Cosleeping and Biological Imperatives: Why Human Babies Do Not and Should Not Sleep Alone

mother-and-childBy James J. McKenna Ph.D.
Edmund P. Joyce C.S.C. Chair in Anthropology
Director, Mother-Baby Behavioral Sleep Laboratory
University of Notre Dame
Author of Sleeping with Your Baby: A Parent’s Guide to Cosleeping

Where a baby sleeps is not as simple as current medical discourse and recommendations against cosleeping in some western societies want it to be. And there is good reason why. I write here to explain why the pediatric recommendations on forms of cosleeping such as bedsharing will and should remain mixed. I will also address why the majority of new parents practice intermittent bedsharing despite governmental and medical warnings against it.

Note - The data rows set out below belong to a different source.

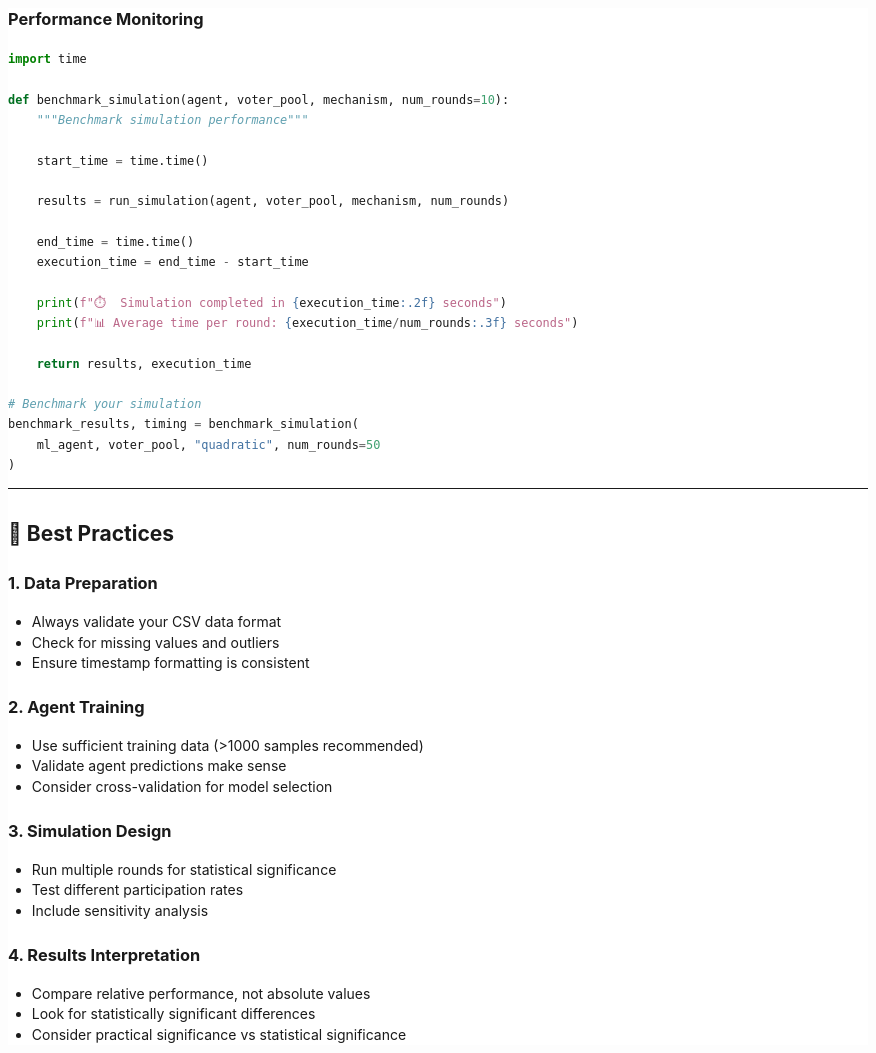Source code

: ### Performance Monitoring

```python
import time

def benchmark_simulation(agent, voter_pool, mechanism, num_rounds=10):
    """Benchmark simulation performance"""
    
    start_time = time.time()
    
    results = run_simulation(agent, voter_pool, mechanism, num_rounds)
    
    end_time = time.time()
    execution_time = end_time - start_time
    
    print(f"⏱️  Simulation completed in {execution_time:.2f} seconds")
    print(f"📊 Average time per round: {execution_time/num_rounds:.3f} seconds")
    
    return results, execution_time

# Benchmark your simulation
benchmark_results, timing = benchmark_simulation(
    ml_agent, voter_pool, "quadratic", num_rounds=50
)
```

---

## 🎯 Best Practices

### 1. **Data Preparation**
- Always validate your CSV data format
- Check for missing values and outliers
- Ensure timestamp formatting is consistent

### 2. **Agent Training**
- Use sufficient training data (>1000 samples recommended)
- Validate agent predictions make sense
- Consider cross-validation for model selection

### 3. **Simulation Design**
- Run multiple rounds for statistical significance
- Test different participation rates
- Include sensitivity analysis

### 4. **Results Interpretation**
- Compare relative performance, not absolute values
- Look for statistically significant differences
- Consider practical significance vs statistical significance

Definitions are important here. The term cosleeping refers to any situation in which a committed adult caregiver, usually the mother, sleeps within close enough proximity to her infant so that each, the mother and infant, can respond to each other’s sensory signals and cues. Room sharing is a form of cosleeping, always considered safe and always considered protective. But it is not the room itself that it is protective. It is what goes on between the mother (or father) and the infant that is. Medical authorities seem to forget this fact. This form of cosleeping is not controversial and is recommended by all.

Unfortunately, the terms cosleeping, bedsharing and a well-known dangerous form of cosleeping, couch or sofa cosleeping, are mostly used interchangeably by medical authorities, even though these terms need to be kept separate. It is absolutely wrong to say, for example, that “cosleeping is dangerous” when roomsharing is a form of cosleeping and this form of cosleeping (as at least three epidemiological studies show) reduce an infant’s chances of dying by one half.

Bedsharing is another form of cosleeping which can be made either safe or unsafe, but it is not intrinsically one nor the other. Couch or sofa cosleeping is, however, intrinsically dangerous as babies can and do all too easily get pushed against the back of the couch by the adult, or flipped face down in the pillows, to suffocate.

Often news stories talk about “another baby dying while cosleeping” but they fail to distinguish between what type of cosleeping was involved and, worse, what specific dangerous factor might have actually been responsible for the baby dying. A specific example is whether the infant was sleeping prone next to their parent, which is an independent risk factor for death regardless of where the infant was sleeping. Such reports inappropriately suggest that all types of cosleeping are the same, dangerous, and all the practices around cosleeping carry the same high risks, and that no cosleeping environment can be made safe.

Nothing can be further from the truth. This is akin to suggesting that because some parents drive drunk with their infants in their cars, unstrapped into car seats, and because some of these babies die in car accidents that nobody can drive with babies in their cars because obviously car transportation for infants is fatal. You see the point.

One of the most important reasons why bedsharing occurs, and the reason why simple declarations against it will not eradicate it, is because sleeping next to one’s baby is biologically appropriate, unlike placing infants prone to sleep or putting an infant in a room to sleep by itself. This is particularly so when bedsharing is associated with breast feeding.

When done safely, mother-infant cosleeping saves infants lives and contributes to infant and maternal health and well being. Merely having an infant sleeping in a room with a committed adult caregiver (cosleeping) reduces the chances of an infant dying from SIDS or from an accident by one half!